Through the trying times in my life, my dad hasn’t always been able to deliver the hallmark moments you see on TV, or read about in books. He’s definitely not the dad in that gum commercial that folded all of those paper cranes out of gum wrappers (then we all cried). He was a great dad, taught me a lot about hard work, how to drive a stick shift, how to solve for x, and that succeeding in life is the only option. What he didn’t always have was empathy, or he couldn’t vocalize it. For example: when I called him to tell him what happened with my ex husband, he said “I told you so.” He said I should have waited to get married, he said he knew he wasn’t the right person for me. All the things you don’t need your dad to say to you when you call to tell him the person you thought you loved most in this world actually sucks. All I wanted him to say was: “I’m so sorry, I will kill him”. I realized a long time ago that my dad would never be that dad that knows what to say when I cry, or go through these wild emotions.
He has his moments though. Last week on the phone we talked for awhile. Sometimes our conversations are trivial, about the weather or what not. Sometimes we talk about things of substance. I’m sure everyone’s dad is like that, but I don’t know. We talk about the weather more than any other subject most likely. On our call last week we talked about my move. How it was going, how I was feeling. Even talked about how dating was going—not well mind you, I’ll write about that soon. He said something though that really reminded me that he is that supportive, loving Dad. Just in a different way. He said “Don’t look back” when we got off the phone. Of course I cried but it was right when we hung up so I don’t think he heard me.
I needed that reminder. Because last week I almost called my ex husband. DON’T FUCKING AS ME WHY. I know it’s stupid.
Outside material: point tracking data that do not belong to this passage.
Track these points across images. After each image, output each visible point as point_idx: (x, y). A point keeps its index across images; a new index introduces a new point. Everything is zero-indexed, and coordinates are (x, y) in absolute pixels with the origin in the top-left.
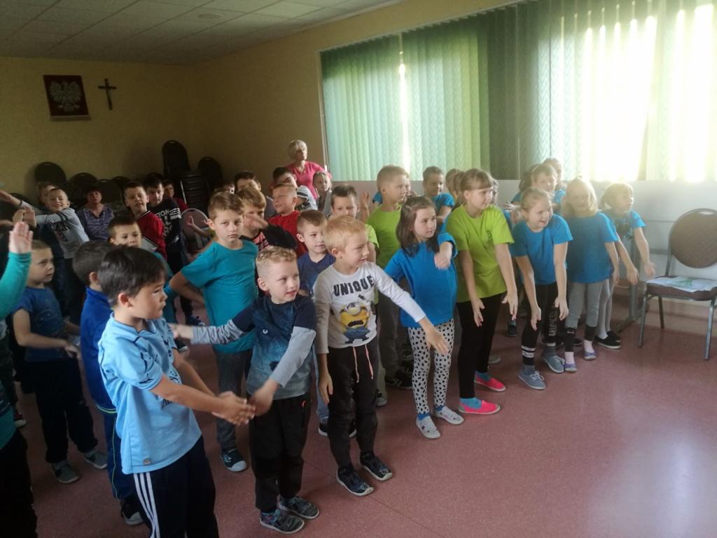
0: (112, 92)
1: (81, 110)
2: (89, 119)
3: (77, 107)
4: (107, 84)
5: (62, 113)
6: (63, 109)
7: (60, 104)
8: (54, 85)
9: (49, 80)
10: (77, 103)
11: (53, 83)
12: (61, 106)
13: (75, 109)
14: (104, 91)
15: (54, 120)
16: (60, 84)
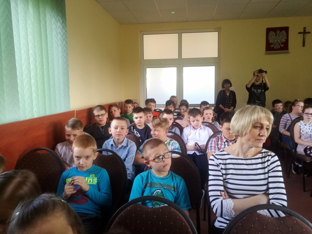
0: (307, 36)
1: (284, 47)
2: (288, 53)
3: (282, 45)
4: (305, 30)
5: (273, 49)
6: (273, 47)
7: (272, 44)
8: (272, 33)
9: (269, 30)
10: (282, 44)
11: (271, 32)
12: (272, 46)
13: (281, 47)
14: (302, 35)
15: (267, 54)
16: (275, 32)
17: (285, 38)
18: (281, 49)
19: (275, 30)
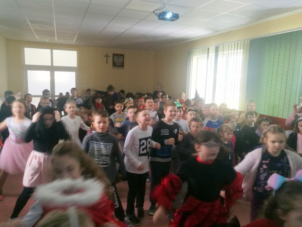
1: (122, 65)
2: (124, 69)
3: (121, 64)
5: (116, 66)
8: (116, 57)
9: (114, 55)
10: (121, 63)
12: (116, 64)
15: (113, 68)
16: (117, 56)
17: (122, 60)
18: (120, 66)
19: (117, 55)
I had that dramatic feeling where I thought “no one understands me like he does”. All I wanted was to call and hear his voice, have a Christmas miracle happen where he apologizes for everything he did, tells me he loves me and we magically have a life together again. You know how mad it makes me to even type that? I can’t lie to you though, I won’t lie to you. Then what is the point of this? I wanted to wrap my arms around that piece of crap dude, tell him we can work it out as long as he loves me, and skip off on the yellow brick road. I thought about the last time I kissed him, and how it still gave me butterflies. That is so fucked up. (As Long As You Love Me: Backstreet Boys playing in the background) I think that stupid Selena Gomez Song “I’d Go Back To You” played on the radio too many times that week or something. Loneliness gets the best of us sometimes, but you have to just say NO BITCH. (In this case it was to myself)
Here’s the deal people, it happens. You can’t beat yourself up. Lucky us though, my Dad comes in clutch when he least realizes it to remind us “Don’t Look Back” before I call my poopy ex-husband. Or before you compromise your self-worth to call yours. Nothing back there is tempting enough to get me to derail off the beautiful life I am creating for myself. Looking back would dim that bright ass light I work so hard to keep shining each and every day.